Long and short of it, we get it out there and the guilt is lifted and life goes on!

Maria 60
02-09-2016, 07:56 PM
That's greaaaaaaat! I love to read happy and stories that involve progress and positive. Looks like she's coming around and wanting to see you happy.

BLUE ORCHID
02-09-2016, 09:33 PM
Hi Katie:hugs:, Now that the ball is in her court go slowly and don't overwhelm her, Good luck. ~~...:daydreaming:...

Alice_2014_B
02-09-2016, 10:30 PM
Sounded scary at first, but very awesome that it turned out great!
:)

Rachael Leigh
02-09-2016, 10:42 PM
Katie glad it worked out for you, advice don't push it though she might be ok tonight but tomorrow is a new day.
Just glad you had a nice evening

Rachelakld
02-09-2016, 10:47 PM
And don't forget to thank her, let her know how good it is to let go of that much stress.

Tracii G
02-10-2016, 02:58 AM
Thank her for being understanding and willing to talk.

kittie60
02-10-2016, 07:37 AM
Of course you know now you should get her some roses for being so understanding. You have a terrific wife there.

CarlaWestin
02-10-2016, 07:44 AM
The fork in that road is rarely marked. Glad to hear it turned out the way it's suppose to.

SamanthaSometimes
02-10-2016, 08:01 AM
Since you were wearing forms at the time of discovery, maybe your wife's initial comment was just stating her observations, LOL

Krisi
02-10-2016, 08:46 AM
I've said many times, it's not a matter of if you will get caught, it's a matter of when you will get caught.

She already knows so it wasn't the big caught, but you got caught just the same. Your wife is probably thinking you stayed home just to dress.
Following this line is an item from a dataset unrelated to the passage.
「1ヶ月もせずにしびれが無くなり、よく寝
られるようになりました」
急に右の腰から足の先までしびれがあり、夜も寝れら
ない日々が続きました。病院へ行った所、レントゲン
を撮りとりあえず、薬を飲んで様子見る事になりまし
Anyway, you have a place to start from if you want to bring your dressing more into normalcy. Me, once she said it was OK, I would have kept the bra and forms on.

Andrea2656
02-10-2016, 09:00 AM
I am still regretting not having shared my crossdressing sooner. When I was busted it contributed to an air of distrust that unfortunately still lingers. That being said, my wife has really tried to accepts my dressing. She remains concerned that I want to become a woman. I do not have any feeling to become a woman but after a long time secret becomes divulged it is difficult for her to believe me. For me, crossdressing is a means of exploring a different side of myself, not a path to change myself. I recognize and respect that there are a wide range of beliefs on this particular subject.

If you are new to crossdressing or in a new relationship, I would recommend early disclosure of your crossdressing to your SO and it is important for them to understand your goals be it dressing at home or full-time transition. This is an important ongoing discussion. This will preserve the trust that is essential.

Katie7
02-10-2016, 03:05 PM
Thank you for your kind words. Without this forum I would be lost!
Andrea, totally agree with you. I told her early on in the relationship just months after I met her.
Kittie, she has been getting flowers from me every month on out monthly engadgement aniversarry! Being romantic always helps the relationship.